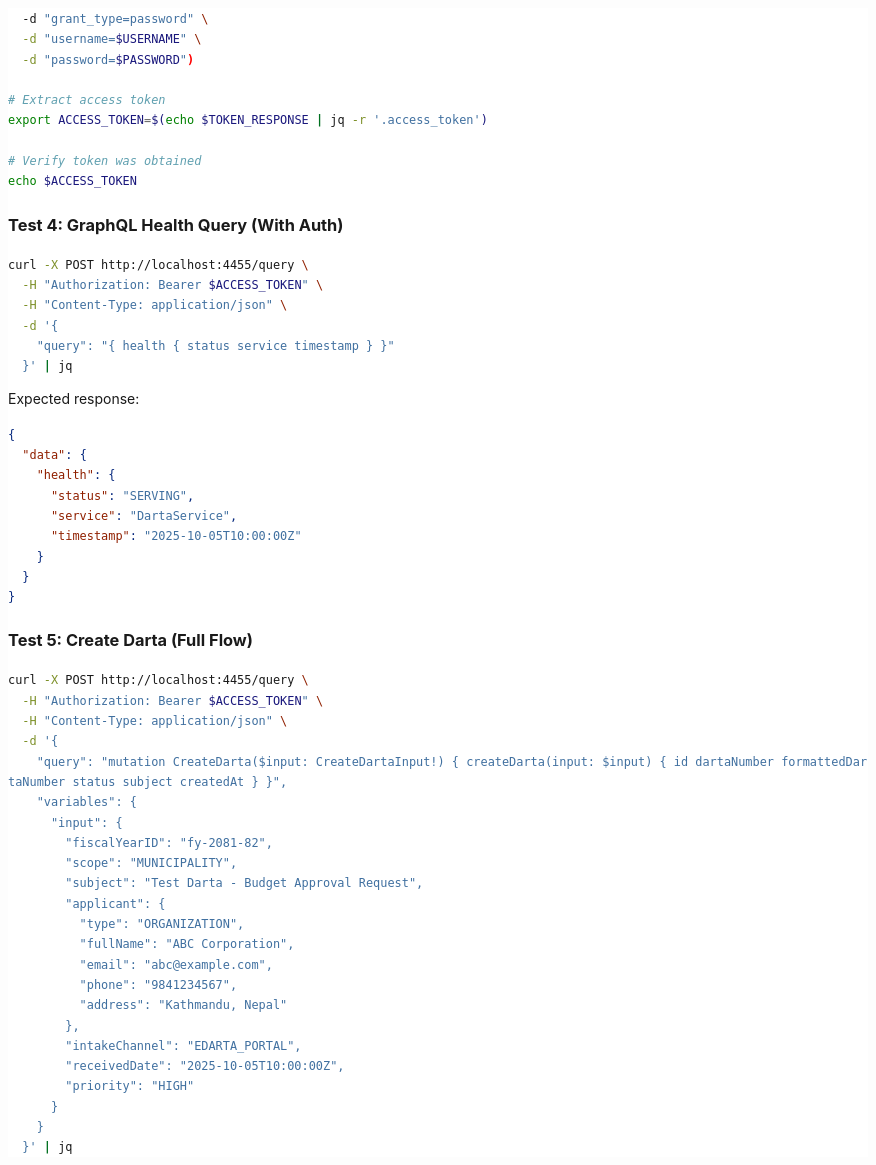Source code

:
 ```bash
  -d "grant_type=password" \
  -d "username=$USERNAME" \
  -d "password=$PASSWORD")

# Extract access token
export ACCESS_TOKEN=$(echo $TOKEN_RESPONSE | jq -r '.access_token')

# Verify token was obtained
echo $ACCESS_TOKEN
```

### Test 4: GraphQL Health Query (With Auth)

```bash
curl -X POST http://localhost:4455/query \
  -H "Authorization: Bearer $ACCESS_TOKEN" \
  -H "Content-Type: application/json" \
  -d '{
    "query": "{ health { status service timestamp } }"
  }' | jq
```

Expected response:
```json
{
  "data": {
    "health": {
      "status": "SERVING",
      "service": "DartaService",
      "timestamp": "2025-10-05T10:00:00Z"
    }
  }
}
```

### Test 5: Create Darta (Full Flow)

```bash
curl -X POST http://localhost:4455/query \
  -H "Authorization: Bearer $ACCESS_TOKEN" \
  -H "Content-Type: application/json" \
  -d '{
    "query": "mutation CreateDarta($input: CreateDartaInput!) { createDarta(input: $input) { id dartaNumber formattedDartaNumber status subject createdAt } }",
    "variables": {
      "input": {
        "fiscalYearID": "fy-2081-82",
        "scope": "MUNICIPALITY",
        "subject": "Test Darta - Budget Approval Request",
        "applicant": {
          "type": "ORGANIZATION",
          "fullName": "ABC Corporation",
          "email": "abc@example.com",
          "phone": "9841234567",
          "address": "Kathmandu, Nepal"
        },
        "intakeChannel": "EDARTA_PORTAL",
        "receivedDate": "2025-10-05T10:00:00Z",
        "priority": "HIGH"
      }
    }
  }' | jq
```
○ ○ ○ ○ ○ ○ ○
What to work on. Output the entries verbatim but drop the images.

Answer box.
Source code

:
 ```bash
  -d "grant_type=password" \
  -d "username=$USERNAME" \
  -d "password=$PASSWORD")

# Extract access token
export ACCESS_TOKEN=$(echo $TOKEN_RESPONSE | jq -r '.access_token')

# Verify token was obtained
echo $ACCESS_TOKEN
```

### Test 4: GraphQL Health Query (With Auth)

```bash
curl -X POST http://localhost:4455/query \
  -H "Authorization: Bearer $ACCESS_TOKEN" \
  -H "Content-Type: application/json" \
  -d '{
    "query": "{ health { status service timestamp } }"
  }' | jq
```

Expected response:
```json
{
  "data": {
    "health": {
      "status": "SERVING",
      "service": "DartaService",
      "timestamp": "2025-10-05T10:00:00Z"
    }
  }
}
```

### Test 5: Create Darta (Full Flow)

```bash
curl -X POST http://localhost:4455/query \
  -H "Authorization: Bearer $ACCESS_TOKEN" \
  -H "Content-Type: application/json" \
  -d '{
    "query": "mutation CreateDarta($input: CreateDartaInput!) { createDarta(input: $input) { id dartaNumber formattedDartaNumber status subject createdAt } }",
    "variables": {
      "input": {
        "fiscalYearID": "fy-2081-82",
        "scope": "MUNICIPALITY",
        "subject": "Test Darta - Budget Approval Request",
        "applicant": {
          "type": "ORGANIZATION",
          "fullName": "ABC Corporation",
          "email": "abc@example.com",
          "phone": "9841234567",
          "address": "Kathmandu, Nepal"
        },
        "intakeChannel": "EDARTA_PORTAL",
        "receivedDate": "2025-10-05T10:00:00Z",
        "priority": "HIGH"
      }
    }
  }' | jq
```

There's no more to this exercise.